Früher hatten die Menschen nicht den Schutz vor Witterungseinflüssen durch moderne Gebäude, sie hatten kein künstliches Licht das die Tageszeit in die Nacht hinein verlängern konnte, und sie hatten keine modernen Heizsysteme wie wir. Daher waren sie viel näher mit der Natur und ihren Rhythmen verbunden. Sie lebten MIT der Natur und hatten ihre Lebensweisen an den Jahresablauf angepasst. Sie wussten genau wann die Aussaat zu erfolgen hatte, wann die Ernte einzubringen, und wann die Zeit der Ruhe und Regeneration war. Sie wussten aber genauso wann es Zeit war ihre Vorfahren und Ahnen zu ehren, wie auch wann die Zeit zum enthusiastischen, freudigen Feiern des Lebens war. Und so gab es in den meisten archaischen Kulturen ein Jahresrad, meist in acht verschiedene Qualitätsabschnitte gegliedert.

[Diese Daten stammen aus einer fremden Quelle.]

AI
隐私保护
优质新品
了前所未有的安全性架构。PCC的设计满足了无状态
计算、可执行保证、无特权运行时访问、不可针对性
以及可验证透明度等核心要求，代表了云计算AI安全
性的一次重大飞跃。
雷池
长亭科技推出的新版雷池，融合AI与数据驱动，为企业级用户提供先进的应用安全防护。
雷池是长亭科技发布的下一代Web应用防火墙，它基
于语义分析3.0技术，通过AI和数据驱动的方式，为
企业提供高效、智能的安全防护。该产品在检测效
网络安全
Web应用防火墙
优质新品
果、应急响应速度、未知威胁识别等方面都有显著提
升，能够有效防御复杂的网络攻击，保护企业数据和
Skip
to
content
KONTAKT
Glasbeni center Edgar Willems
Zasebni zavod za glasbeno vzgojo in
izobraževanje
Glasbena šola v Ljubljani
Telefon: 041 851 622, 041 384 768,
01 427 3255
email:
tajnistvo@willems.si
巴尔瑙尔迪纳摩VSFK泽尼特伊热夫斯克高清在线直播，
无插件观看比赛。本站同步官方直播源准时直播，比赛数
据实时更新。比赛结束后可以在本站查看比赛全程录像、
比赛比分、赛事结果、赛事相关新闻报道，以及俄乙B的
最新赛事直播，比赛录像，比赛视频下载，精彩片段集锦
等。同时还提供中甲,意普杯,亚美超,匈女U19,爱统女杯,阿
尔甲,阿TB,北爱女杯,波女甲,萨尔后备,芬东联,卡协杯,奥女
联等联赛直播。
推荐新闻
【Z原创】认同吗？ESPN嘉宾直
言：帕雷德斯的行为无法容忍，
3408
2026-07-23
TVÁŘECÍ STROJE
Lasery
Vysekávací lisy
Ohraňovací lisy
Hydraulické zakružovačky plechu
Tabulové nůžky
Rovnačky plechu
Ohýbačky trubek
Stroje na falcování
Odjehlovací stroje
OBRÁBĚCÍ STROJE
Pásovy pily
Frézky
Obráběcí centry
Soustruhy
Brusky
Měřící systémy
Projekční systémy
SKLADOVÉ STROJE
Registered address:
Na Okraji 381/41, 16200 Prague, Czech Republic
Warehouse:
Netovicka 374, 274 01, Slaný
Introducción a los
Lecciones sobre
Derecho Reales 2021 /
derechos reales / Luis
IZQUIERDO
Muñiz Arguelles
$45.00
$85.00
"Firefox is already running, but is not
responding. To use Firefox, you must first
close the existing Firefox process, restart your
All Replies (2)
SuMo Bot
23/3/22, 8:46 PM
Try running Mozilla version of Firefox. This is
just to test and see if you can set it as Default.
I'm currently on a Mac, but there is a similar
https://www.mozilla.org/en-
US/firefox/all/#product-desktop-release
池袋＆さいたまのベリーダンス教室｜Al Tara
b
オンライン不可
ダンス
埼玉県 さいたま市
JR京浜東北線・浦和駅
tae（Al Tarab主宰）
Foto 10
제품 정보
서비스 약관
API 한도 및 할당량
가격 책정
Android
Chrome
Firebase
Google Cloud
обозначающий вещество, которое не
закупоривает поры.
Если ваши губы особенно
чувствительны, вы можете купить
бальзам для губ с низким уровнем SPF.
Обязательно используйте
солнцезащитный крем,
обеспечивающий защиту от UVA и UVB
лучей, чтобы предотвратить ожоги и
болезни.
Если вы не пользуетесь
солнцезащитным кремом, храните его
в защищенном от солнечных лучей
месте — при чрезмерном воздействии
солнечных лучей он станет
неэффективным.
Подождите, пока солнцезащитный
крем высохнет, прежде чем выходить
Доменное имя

Diesen acht Energien entsprachen acht verschiedene Feste, die sich über das Jahr verteilten. Vier Sonnenfeste und vier Mondfeste. Jahreskreisfeste kennen wir heute auch aus dem christlichen Jahreskreis, der sich aus vorchristlichen Strukturen entwickelt hat.
Die Unterschiedlichkeit der Zeitqualitäten ist leicht nachvollziehbar. Wenn z. B. im Frühling Blätter wachsen ist es viel leichter mit neuen Projekten zu beginnen, als im Herbst wenn die Blätter von den Bäumen fallen. Umgekehrt passt Ahnenverehrung am besten in die dunkle Jahreszeit im November.
Aufgrund meiner österreichischen Herkunft orientiert sich meine Arbeit am keltischen Jahreskreis, da dies die Kultur meiner Vorfahren ist.
Warum macht es in der heutigen Zeit Sinn Jahreskreisfeste zu feiern?
Wir Menschen sind Teil der Natur. Aber wie sehr spüren wir das noch? Heutzutage leben wir im Stress. Wir hetzen von Termin zu Termin, privat genauso wie beruflich. Unsere Welt wird immer technisierter und automatisierter, und sie dreht sich immer schneller und schneller. Wir funktionieren, anstatt zu leben. Wir leiden an Burnout und sterben, wenn nicht an Krebs, dann an einem Herzinfarkt. Wir entfremden uns immer mehr von unserem natürlichen Ursprung.
Manche Kinder glauben Kühe wären violett und Salat würde im Kühlregal des Supermarkts wachsen. Wir lassen uns mit Chemie vollpumpen, weil uns eingeredet wird, das würde uns heilen, wundern uns aber über steigende Krebsraten und zunehmende Autoimmun- oder Nervenkrankheiten. Zudem bauen wir Häuser mit Stahlgittern in den Wänden die das natürliche Magnetfeld der Erde verändern, mit Materialien die uns krank machen, mit Materialien deren Herstellung Unmengen von Energie verschlingt und die zudem nicht entsorgbar sind. Wir haben nur mehr wenig Gefühl für die Natur, oder die natürlichen Abläufe und Rhythmen des Lebens.
Auf Dauer kann es meiner Meinung nach so nicht weiter gehen. Wenn wir nicht selbst beginnen unser Leben wieder natürlicher zu gestalten, wird uns vielleicht Mutter Erde irgendwann dazu zwingen. Das Wiederbeleben und Zelebrieren von Jahreskreisfesten ist ein Weg (von vielen) diesem Hamsterrad, zumindest zeitweise, zu entkommen. Es bietet Beschäftigung mit den Ursprüngen des Menschseins, Beschäftigung mit sich selbst, seinen inneren Bedürfnissen, aber auch Widerständen und Ängsten. Es hilft sich selbst wieder mit der Natur zu verbinden, sich wieder als wichtigen Teil der Natur wahrzunehmen.
Rituale allgemein sind grundsätzlich hilfreich um sich auf eigene innere Veränderungsprozesse vollends einzulassen. Rituale erfüllen tiefe menschliche Sehnsüchte und geben uns Sinn und Tiefe.